Nothing but the line containing "Pedro de Macorís" and the lines after it in the entries below should appear, each repeated exactly.
== Dataset content
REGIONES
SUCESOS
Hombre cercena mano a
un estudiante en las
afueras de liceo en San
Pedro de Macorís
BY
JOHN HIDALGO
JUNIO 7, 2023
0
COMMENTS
====
**Output**
Pedro de Macorís
BY
JOHN HIDALGO
JUNIO 7, 2023
0
COMMENTS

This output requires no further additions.